The Proceedings That Complete a Preliminary Injunction
If a preliminary injunction is granted before filing a lawsuit, the claimant must file the main lawsuit and receive a document that he filed the lawsuit within 2 weeks as of the date of his request for a preliminary injunction. Otherwise it is arranged that preliminary injunction will be released by itself, without a transaction. As the preliminary injunction is a provisional legal protection, the main claim must be converted to a lawsuit and submitted to the relevant court within the shortest time possible.
Unlike the annulled Code No.1086, effective period, or term, of a preliminary injunction is stated in the CCP. Accordingly, a preliminary injunction will remain in effect until the final decision of the court is rendered.
Unjust Injunction and Compensation
The party in whose favor a preliminary injunction is granted is obliged to indemnify the damages resulting from an unjust preliminary injunction where the preliminary injunction is determined to be unjust, or the rescission of the injunction occurs or a rescission of the injunction is granted following an objection being filed. This lawsuit will be time barred in one year following the finalization of the decision or the rescission of the injunction. Detailed information on this action is provided in our July 2011 Newsletter.

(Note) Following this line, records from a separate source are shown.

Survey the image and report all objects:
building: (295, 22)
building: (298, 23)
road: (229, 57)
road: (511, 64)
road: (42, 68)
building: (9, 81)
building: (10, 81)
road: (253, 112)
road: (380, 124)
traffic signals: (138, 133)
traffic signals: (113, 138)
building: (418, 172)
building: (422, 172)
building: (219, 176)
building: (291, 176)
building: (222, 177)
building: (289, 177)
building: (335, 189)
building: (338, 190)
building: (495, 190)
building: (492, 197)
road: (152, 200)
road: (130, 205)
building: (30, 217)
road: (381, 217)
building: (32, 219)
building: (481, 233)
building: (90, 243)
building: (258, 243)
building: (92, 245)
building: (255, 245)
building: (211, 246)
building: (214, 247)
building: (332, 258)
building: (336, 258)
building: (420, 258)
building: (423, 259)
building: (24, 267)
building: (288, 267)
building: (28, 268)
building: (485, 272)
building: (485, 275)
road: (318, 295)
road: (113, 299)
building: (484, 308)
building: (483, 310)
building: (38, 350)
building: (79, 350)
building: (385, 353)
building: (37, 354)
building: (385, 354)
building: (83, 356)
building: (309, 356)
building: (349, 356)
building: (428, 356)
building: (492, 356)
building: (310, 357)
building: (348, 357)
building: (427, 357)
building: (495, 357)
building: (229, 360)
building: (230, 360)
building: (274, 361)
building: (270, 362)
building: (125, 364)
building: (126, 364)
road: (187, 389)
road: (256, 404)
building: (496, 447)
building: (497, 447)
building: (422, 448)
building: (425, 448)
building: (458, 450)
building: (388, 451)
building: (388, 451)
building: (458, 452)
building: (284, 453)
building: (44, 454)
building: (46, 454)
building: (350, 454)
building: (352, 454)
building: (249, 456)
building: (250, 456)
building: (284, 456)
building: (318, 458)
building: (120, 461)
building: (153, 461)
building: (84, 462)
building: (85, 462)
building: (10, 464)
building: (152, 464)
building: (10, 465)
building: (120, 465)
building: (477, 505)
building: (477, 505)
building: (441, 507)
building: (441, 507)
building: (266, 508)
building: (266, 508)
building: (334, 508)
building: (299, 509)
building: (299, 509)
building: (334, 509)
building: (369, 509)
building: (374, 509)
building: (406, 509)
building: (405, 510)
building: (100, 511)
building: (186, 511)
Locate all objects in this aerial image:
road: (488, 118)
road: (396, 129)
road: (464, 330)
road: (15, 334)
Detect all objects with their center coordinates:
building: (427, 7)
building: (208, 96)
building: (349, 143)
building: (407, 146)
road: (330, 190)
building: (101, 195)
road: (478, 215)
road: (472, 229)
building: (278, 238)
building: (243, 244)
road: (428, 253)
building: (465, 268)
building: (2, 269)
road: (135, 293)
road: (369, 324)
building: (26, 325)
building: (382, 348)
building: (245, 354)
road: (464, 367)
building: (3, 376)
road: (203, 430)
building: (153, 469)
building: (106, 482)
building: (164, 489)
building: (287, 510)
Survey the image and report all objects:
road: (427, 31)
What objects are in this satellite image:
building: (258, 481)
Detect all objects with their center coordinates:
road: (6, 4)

The CCP No. 6100, which entered into force on 1st of October 2011, provides new rules with respect to preliminary injunctions. The preliminary injunction, which is a temporal legal protection, is reformed by taking into consideration problems and ambiguities observed by legal scholars and in practice. In addition, two main innovations are provided by the CCP with respect to preliminary injunctions. These innovations are related to the jurisdiction of courts that grant preliminary injunctions and on the legal remedies, or right to object, to these decisions.